Numerous drug discovery deconvolution-applications have been reported over the years, and it is evident that there is a need for useful methods also for the more general non-linear case, referred to as input estimation. This work serves as a highly promising starting point for application of input-estimation methods to problems in drug discovery: it gives a rigorous definition of the problem, it lists main methods and how these can be implemented, and discusses the application of the methods to realistic case studies. Additionally, the usefulness of CasADi for implementing these methods has been investigated and verified.

The presented methods for optimal control for input estimation can be recommended for use in drug discovery. The MCMC-based methods work well in certain cases, but they can have long running times, and care has to be taken to make sure that the parameter space is well explored. Further improvements would be desirable before they can be recommended for use by non-experts.

Suggestions for future work in this area include investigating the choice of prior and basis functions. It can be of interest to evaluate additional criteria for choosing the regularisation parameter. Note, however, that the regularisation parameter does not require any special treatment when Bayesian methods are used. Additionally, more advanced MCMC methods can be evaluated and alternative criteria can be considered for determining the number of MCMC samples necessary to obtain an accurate estimate.

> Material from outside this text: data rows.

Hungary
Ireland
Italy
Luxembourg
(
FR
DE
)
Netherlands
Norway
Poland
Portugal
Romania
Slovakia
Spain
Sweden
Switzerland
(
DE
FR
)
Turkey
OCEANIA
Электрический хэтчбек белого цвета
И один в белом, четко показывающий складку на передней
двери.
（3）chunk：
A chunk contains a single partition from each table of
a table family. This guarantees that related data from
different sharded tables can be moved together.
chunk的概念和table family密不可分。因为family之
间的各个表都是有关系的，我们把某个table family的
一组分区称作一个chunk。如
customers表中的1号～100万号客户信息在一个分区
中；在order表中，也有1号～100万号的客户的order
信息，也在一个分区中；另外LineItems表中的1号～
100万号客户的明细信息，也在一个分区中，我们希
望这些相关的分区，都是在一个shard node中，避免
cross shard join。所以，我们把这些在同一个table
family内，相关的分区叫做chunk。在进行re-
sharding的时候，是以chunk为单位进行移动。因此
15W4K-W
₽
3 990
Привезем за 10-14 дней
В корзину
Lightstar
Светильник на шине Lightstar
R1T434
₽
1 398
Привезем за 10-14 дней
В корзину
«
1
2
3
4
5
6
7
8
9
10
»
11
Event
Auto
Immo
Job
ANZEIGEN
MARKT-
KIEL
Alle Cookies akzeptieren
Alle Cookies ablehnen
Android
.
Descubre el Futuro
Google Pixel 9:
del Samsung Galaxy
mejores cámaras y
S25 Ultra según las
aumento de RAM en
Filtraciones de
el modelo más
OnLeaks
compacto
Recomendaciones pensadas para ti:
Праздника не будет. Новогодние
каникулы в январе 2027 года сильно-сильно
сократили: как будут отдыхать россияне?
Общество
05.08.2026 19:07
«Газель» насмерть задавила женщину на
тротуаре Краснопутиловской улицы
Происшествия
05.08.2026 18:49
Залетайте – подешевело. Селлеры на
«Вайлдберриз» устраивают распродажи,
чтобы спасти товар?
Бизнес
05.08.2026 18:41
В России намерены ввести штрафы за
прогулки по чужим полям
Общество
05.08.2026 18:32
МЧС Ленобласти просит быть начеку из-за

To gain a better understanding of the performance of these methods, more combinations of prior choice, basis functions and estimation methods should be evaluated on a larger collection of input-estimation problems, ideally including both real and simulated data. The two fully specified problems of this paper form the base of such a collection. Desirable properties of input-estimation methods to evaluate include:

  • Computational speed. The method should be fast enough to appeal to modellers working under time constraints.

  • Usability. It should be possible for non-experts to use the method.

  • Statistical soundness. All assumptions should be reasonable and explicitly stated. Sources of uncertainty should be accounted for.

  • Usefulness. The algorithm should be applicable to as many input-estimation problems as possible.